IPP is slower than IPL on Pentium 4

alexfm · ‎11-23-2004

I amtesting IPP evaluation version downloaded from here:

http://www.intel.com/software/products/ipp/downloads/ippwin_ev.htm

File w_ipp_ia32_itanium_em64t_eval_4_1_ev05.exe

It is supposed to be optimized for Pentium 4 processor.

I made sample program which makes convolution of 1024*1024 floating-point image with 12*1 convolution matrix. There are two programs with the same code:

1) Using IPL

2) Using IPP, linked to ipl.dll from Image-Processing-IPL sample.

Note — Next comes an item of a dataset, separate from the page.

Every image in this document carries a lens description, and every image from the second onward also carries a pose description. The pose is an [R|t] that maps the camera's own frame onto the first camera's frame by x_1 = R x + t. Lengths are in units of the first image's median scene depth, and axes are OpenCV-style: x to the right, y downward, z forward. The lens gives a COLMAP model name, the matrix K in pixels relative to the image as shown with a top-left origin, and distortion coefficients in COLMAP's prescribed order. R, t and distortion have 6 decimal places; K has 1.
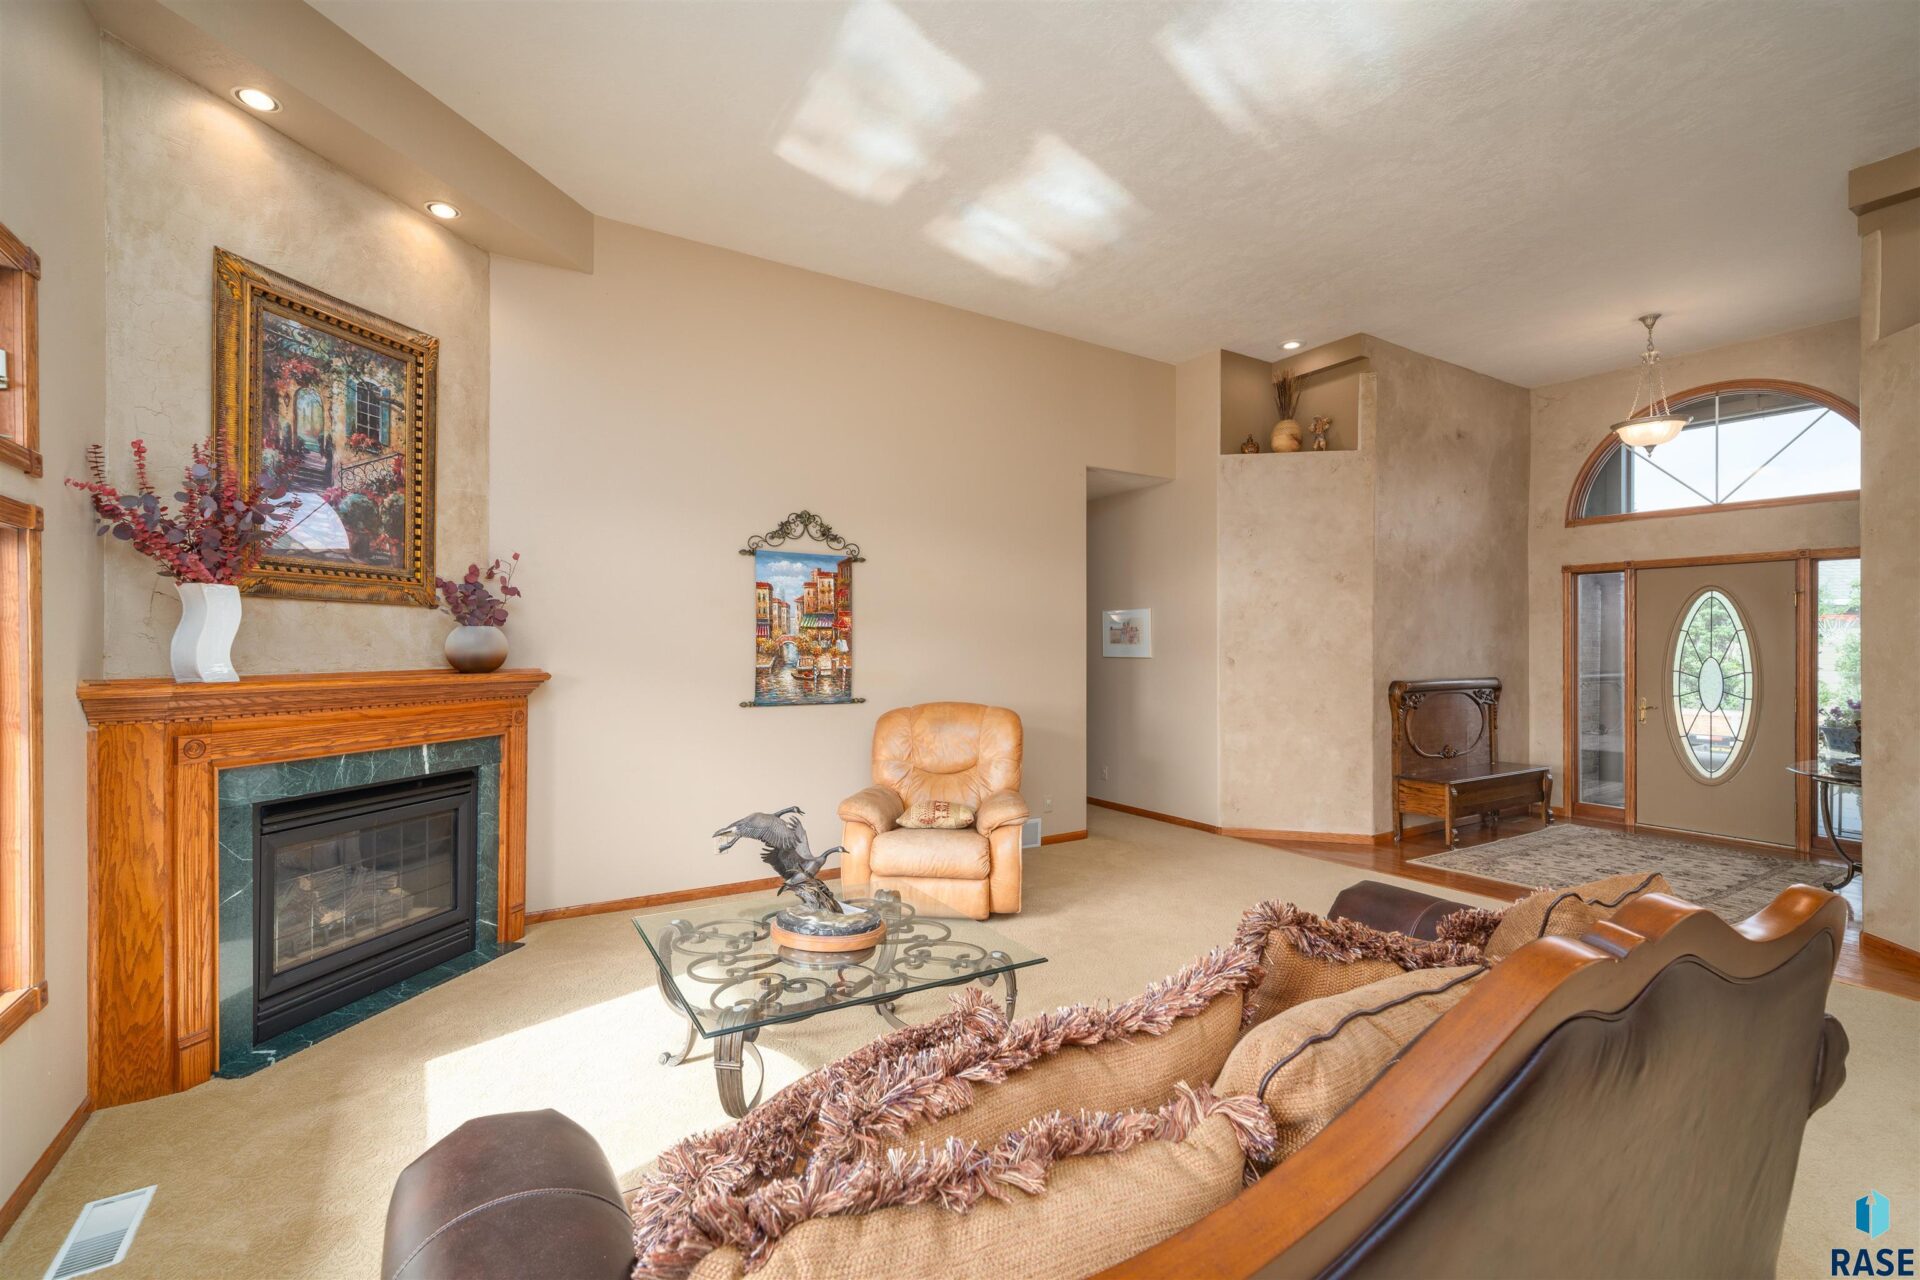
lens RADIAL K [[862.5, 0, 954.2], [0, 862.5, 642.9], [0, 0, 1]] dist [-0.001689, -0.000206]
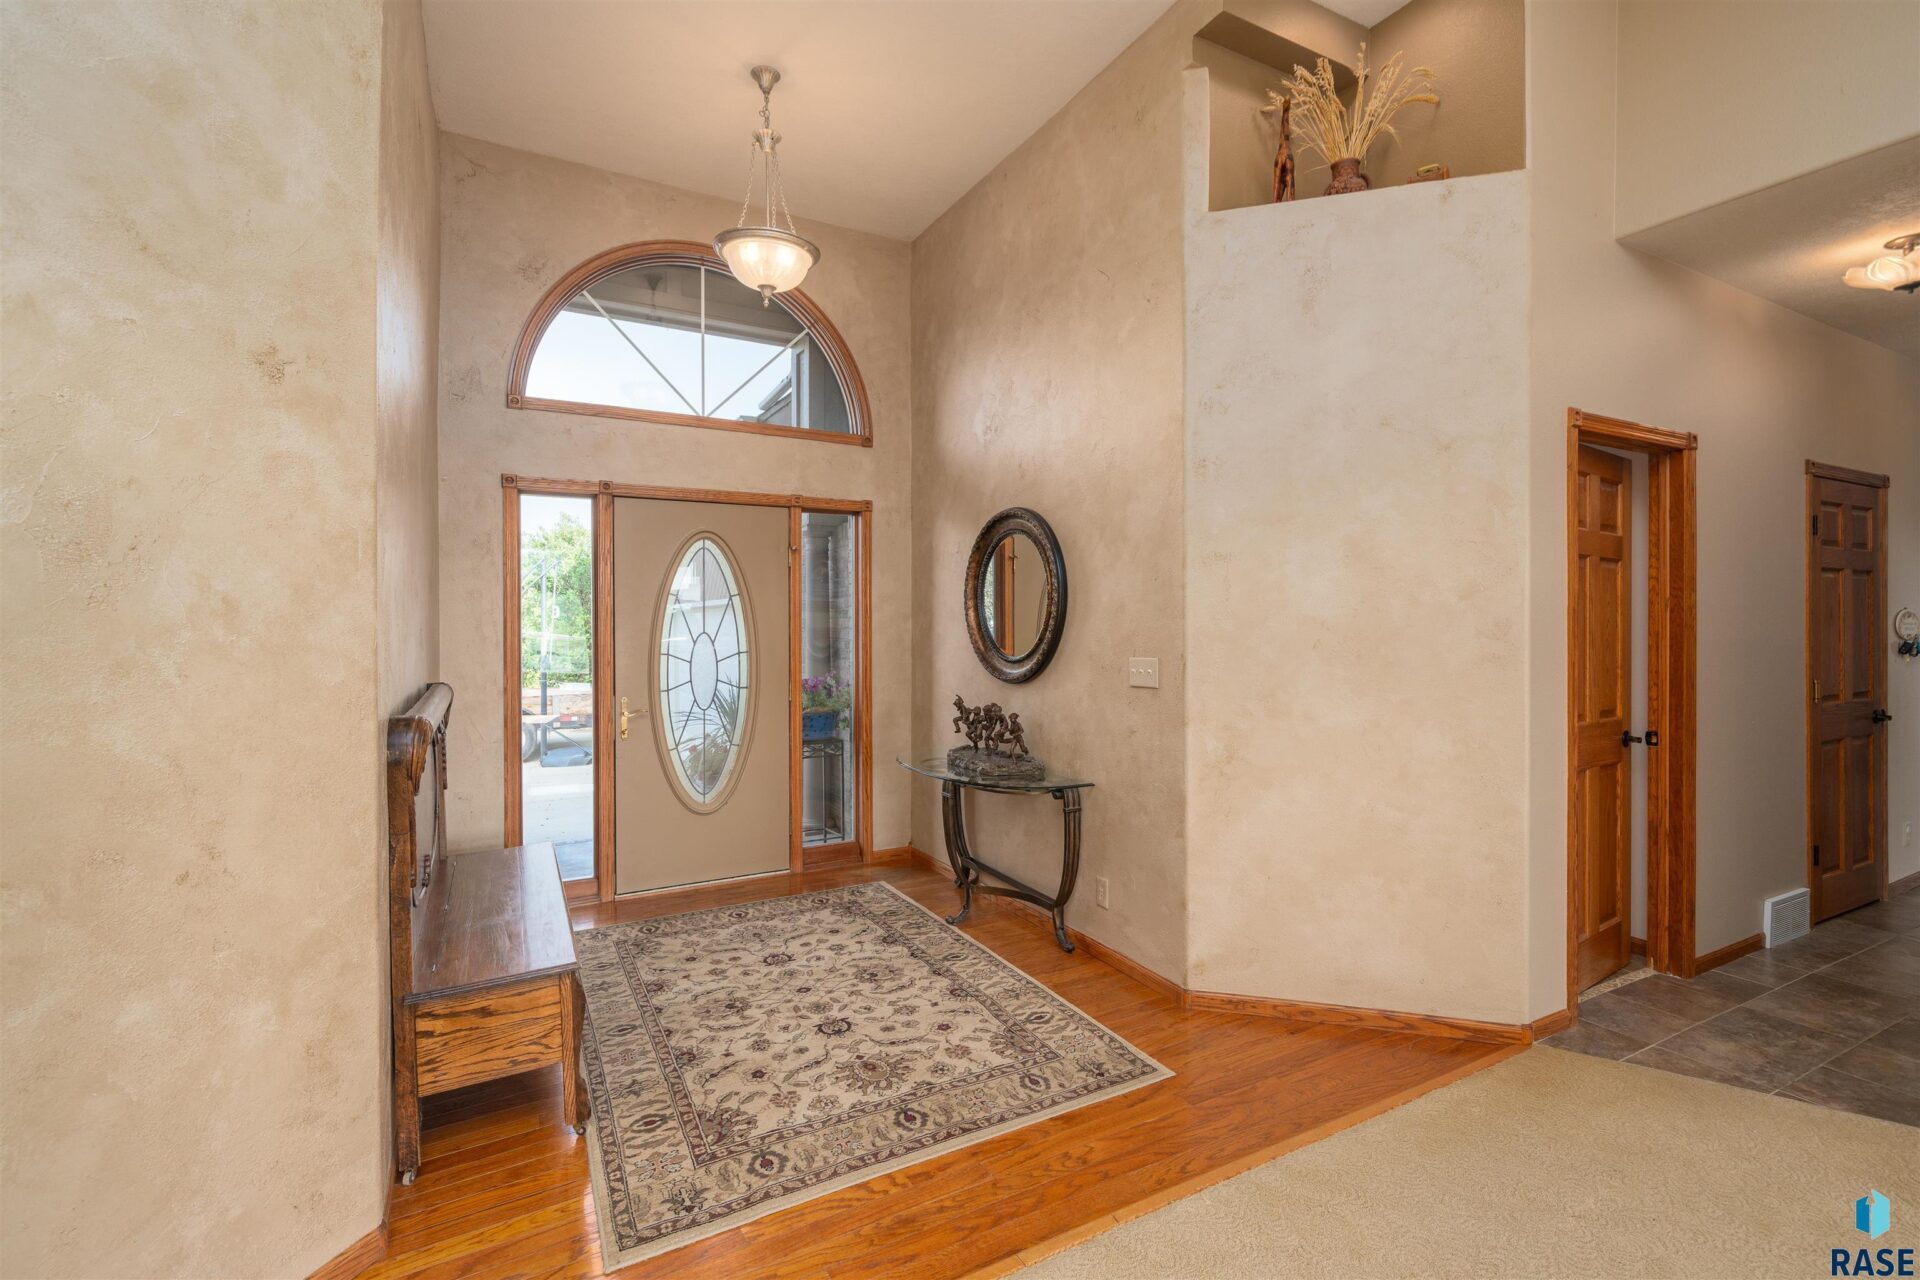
lens RADIAL K [[862.5, 0, 952.5], [0, 862.5, 629.9], [0, 0, 1]] dist [-0.001689, -0.000206]
pose [[0.073892, -0.014728, 0.997157, 0.190317], [0.001267, 0.999892, 0.014674, 0.004414], [-0.997265, 0.000179, 0.073903, 0.759812]]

Test results on Pentium 3 processor:

IPL 105 ms

IPP 76 ms

Test results on Pentium4 processor:

IPL43 ms

IPP48 ms

IPL performs better on Pentium 4! What happens? Maybe I am using wrong IPP version?

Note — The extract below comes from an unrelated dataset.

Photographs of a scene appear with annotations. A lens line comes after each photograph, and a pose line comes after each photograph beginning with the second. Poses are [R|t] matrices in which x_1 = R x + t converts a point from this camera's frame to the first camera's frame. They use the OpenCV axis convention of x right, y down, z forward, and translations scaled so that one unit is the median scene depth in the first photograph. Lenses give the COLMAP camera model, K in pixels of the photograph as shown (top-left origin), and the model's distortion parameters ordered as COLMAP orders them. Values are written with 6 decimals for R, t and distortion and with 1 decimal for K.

Message Edited by AlexFM on 11-23-2004 05:49 AM

Vladimir_Dudnik · ‎11-23-2004

Hi Alex,

could you please provide here the example of this code, I mean, code which uses IPP, it is interesting to see what we can improve here.

Regards,

Vladimir

alexfm · ‎11-23-2004

Hi Vladimir.

My code is the same in both tests since I am using IPL-to-IPP library.

#define IMAGE_WIDTH 1024
#define IMAGE_HEIGHT 1024

void CIPPTestDlg::OnButtonTest()
{
int i;

// Allocate ipl headers
int nChannels;
int nAlphaChannel;
int depth;
char colorModel[20];
char channelSeq[20];
int dataOrder;
int origin;
int align;

nChannels = 1;
nAlphaChannel = 0;
depth =IPL_DEPTH_32F;
strcpy(colorModel, "GRAY");
strcpy(channelSeq, "GRAY");
dataOrder = IPL_DATA_ORDER_PIXEL;
origin = IPL_ORIGIN_TL;
align = IPL_ALIGN_DWORD;

IplImage* pSource = iplCreateImageHeader(
nChannels,
nAlphaChannel,
depth,
colorModel,
channelSeq,
dataOrder,
origin,
align,
IMAGE_WIDTH,
IMAGE_HEIGHT,
NULL,
NULL,
NULL,
NULL);

IplImage* pDest = iplCreateImageHeader(
nChannels,
nAlphaChannel,
depth,
colorModel,
channelSeq,
dataOrder,
origin,
align,
IMAGE_WIDTH,
IMAGE_HEIGHT,
NULL,
NULL,
NULL,
NULL);

float* pfSource = new float[IMAGE_WIDTH*IMAGE_HEIGHT];
float* pfDest = new float[IMAGE_WIDTH*IMAGE_HEIGHT];

for ( i = 0; i < IMAGE_WIDTH*IMAGE_HEIGHT; i++ )
{
pfSource = (float)i + 0.5f;
}

pSource->imageData = (char*)pfSource;
pDest->imageData = (char*)pfDest;

float fTable[12];

for ( i = 0; i < 12; i++ )
{
fTable = ( i <= 5 ) ? 1.0f : -1.0f;
}

IplConvKernelFP* pKernel = iplCreateConvKernelFP(1,
12,
0,
6,
fTable);

TIME_START(t, _T("Filter"));

iplConvolve2DFP(pSource,
pDest,
&pKernel,
1,
IPL_SUM);

TIME_END(t);

iplDeleteConvKernelFP(pKernel);

iplDeallocate(pSource, IPL_IMAGE_HEADER);
iplDeallocate(pDest, IPL_IMAGE_HEADER);

delete[] pfSource;
delete[] pfDest;
}

TIME_START and TIME_END macros measure time between them using QueryPerformanceFrequency and QueryPerformanceCounter. Result is shown in debug output. There is signifigant performance boost on Pentium 3 but on Pentium 4 IPL works better.